▶ **Problem requirements**
Output the material below as a JSON list of strings, one string per line, leaving out blank lines and the pictures.

▶ **Data supplied**
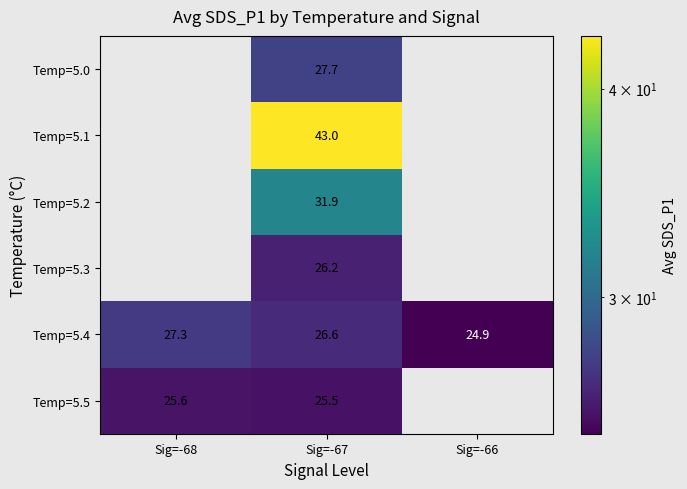

What is the difference between the Temp=5.4 values at Sig=-67 and Sig=-68?

0.7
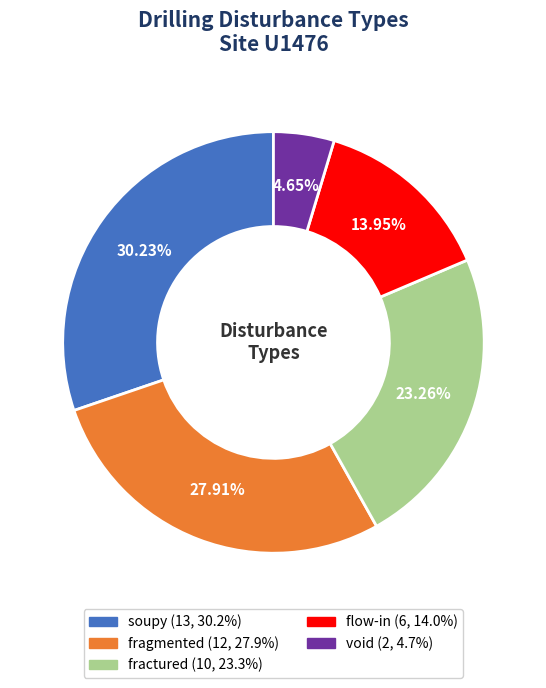

How many segments does this pie chart have?

5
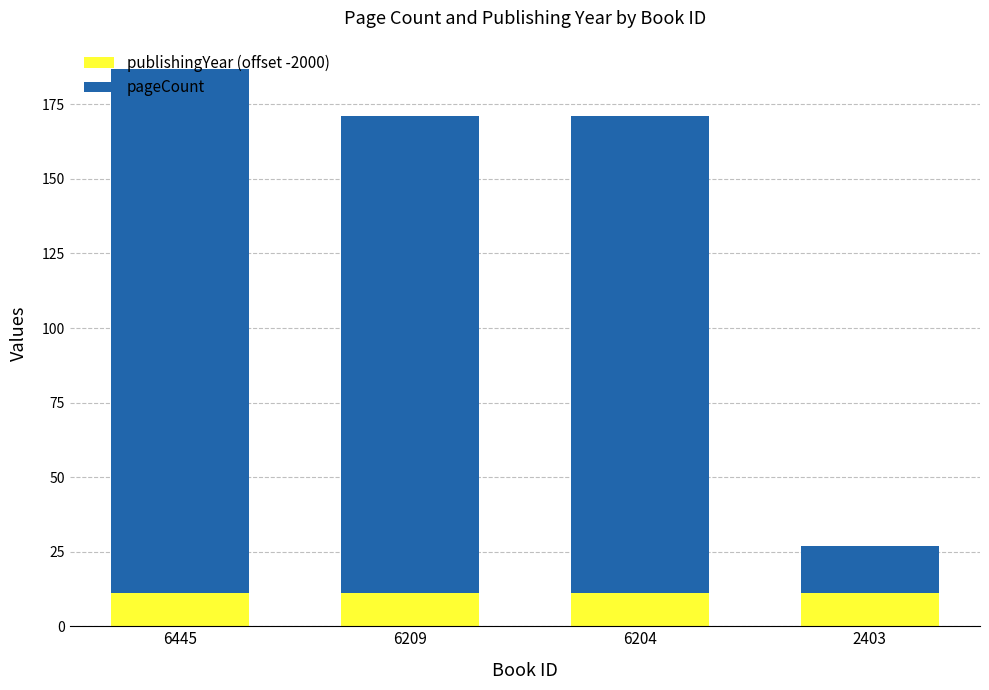

What is the total value across all series at 6204?

171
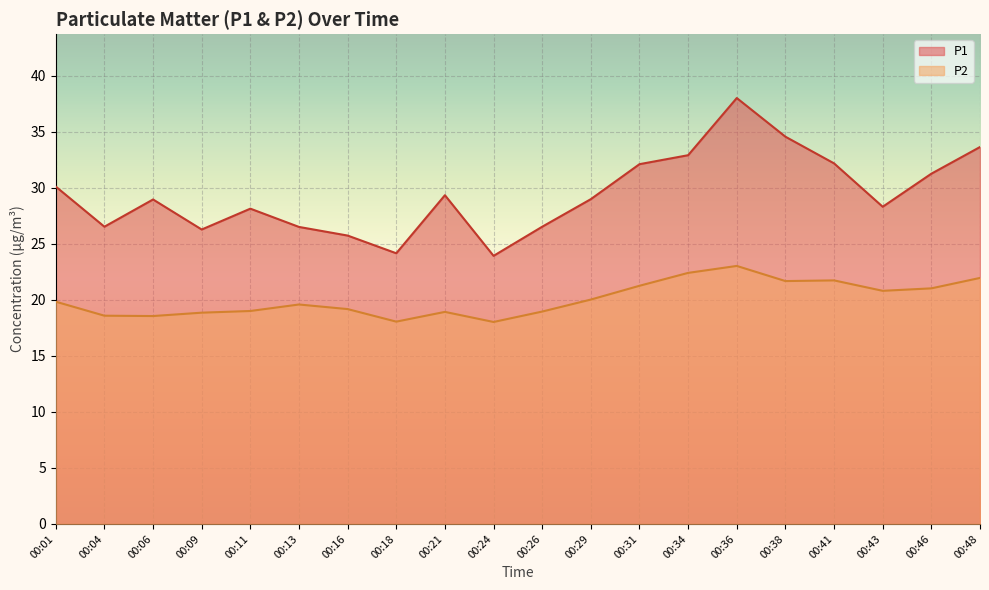

What is the difference between the second highest and minimum values in the P1 series?

10.6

▶ **Reply**
[
  "What is the difference between the Temp=5.4 values at Sig=-67 and Sig=-68?",
  "0.7",
  "How many segments does this pie chart have?",
  "5",
  "What is the total value across all series at 6204?",
  "171",
  "What is the difference between the second highest and minimum values in the P1 series?",
  "10.6"
]